— Data provided —
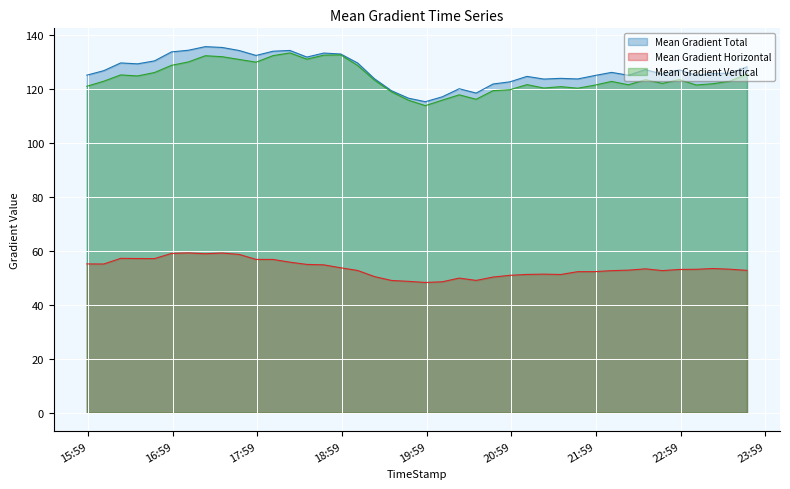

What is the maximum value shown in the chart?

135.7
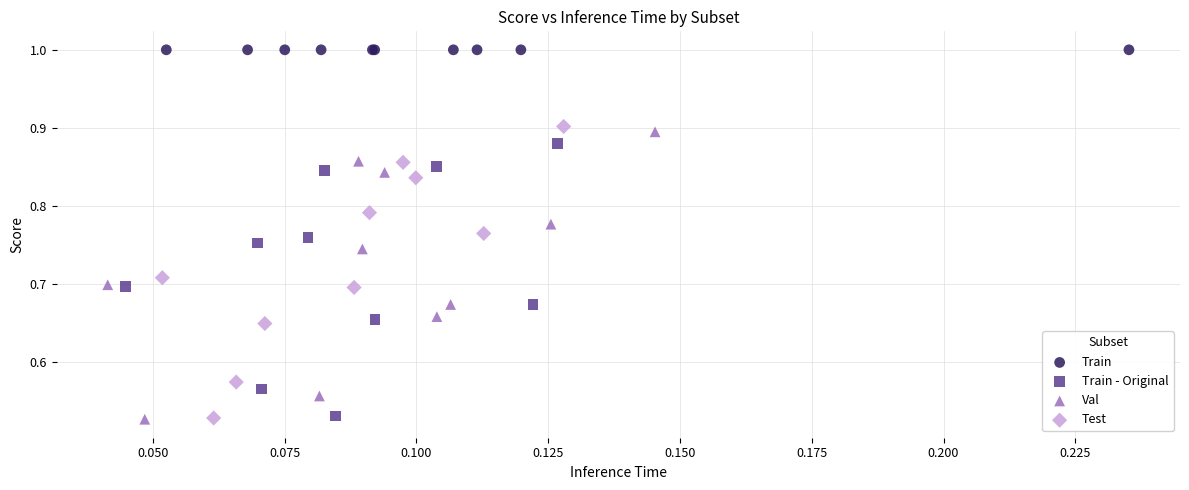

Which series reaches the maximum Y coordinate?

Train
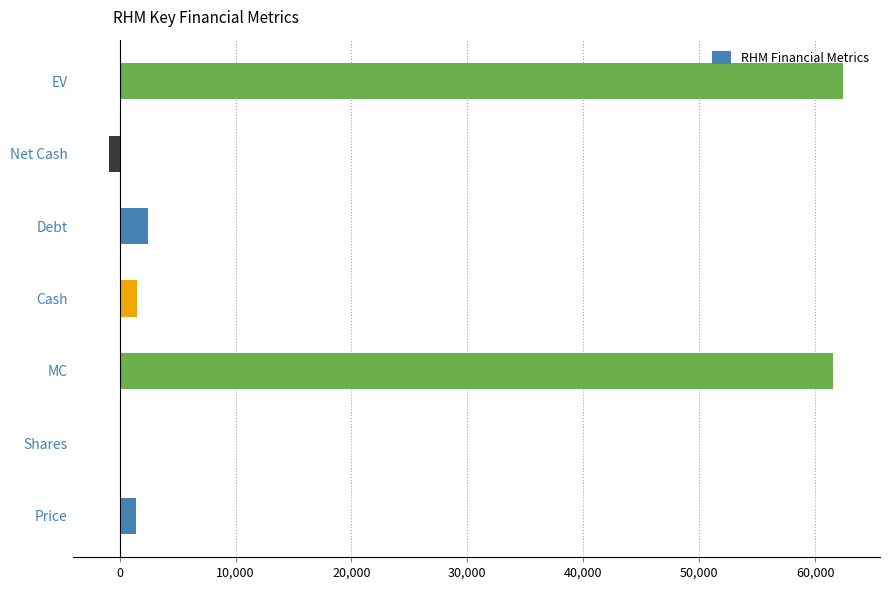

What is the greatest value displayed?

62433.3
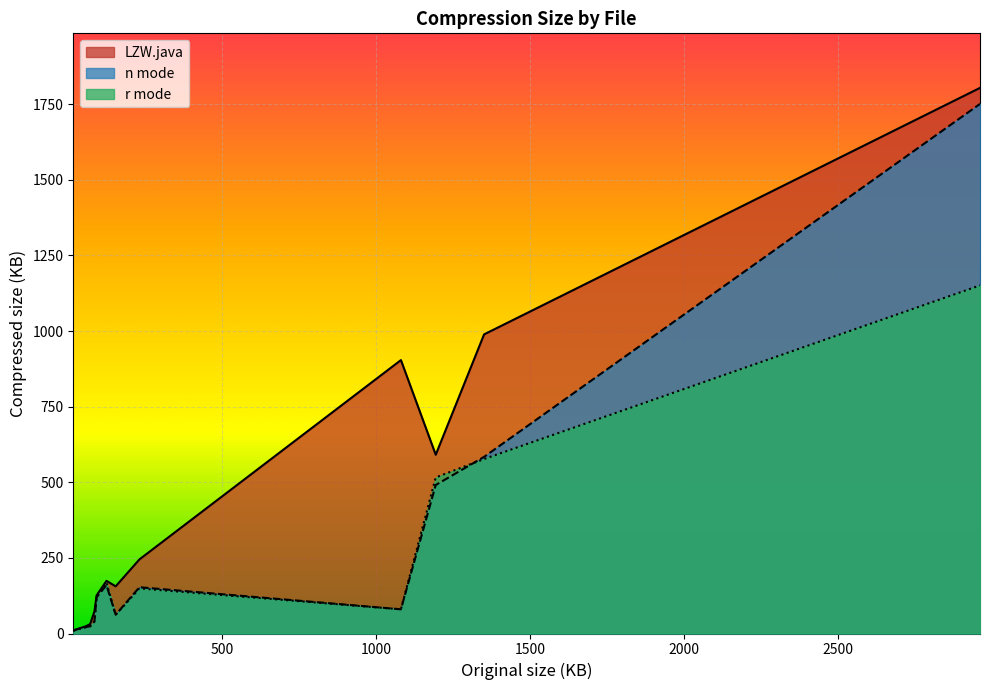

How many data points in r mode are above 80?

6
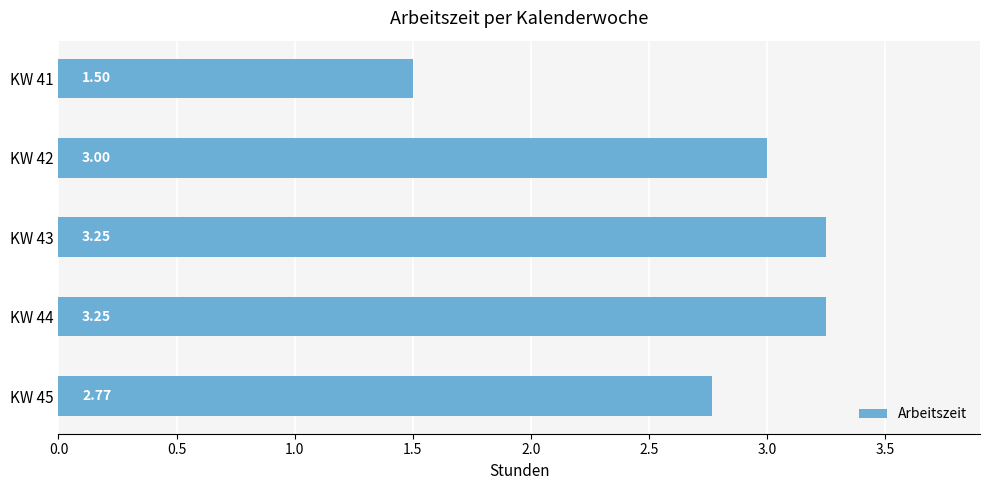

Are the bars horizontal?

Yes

— Assignment —
Print all of the items above verbatim, leaving out the pictures.

— Answer below —
What is the maximum value shown in the chart?

135.7

Which series reaches the maximum Y coordinate?

Train

What is the greatest value displayed?

62433.3

How many data points in r mode are above 80?

6

Are the bars horizontal?

Yes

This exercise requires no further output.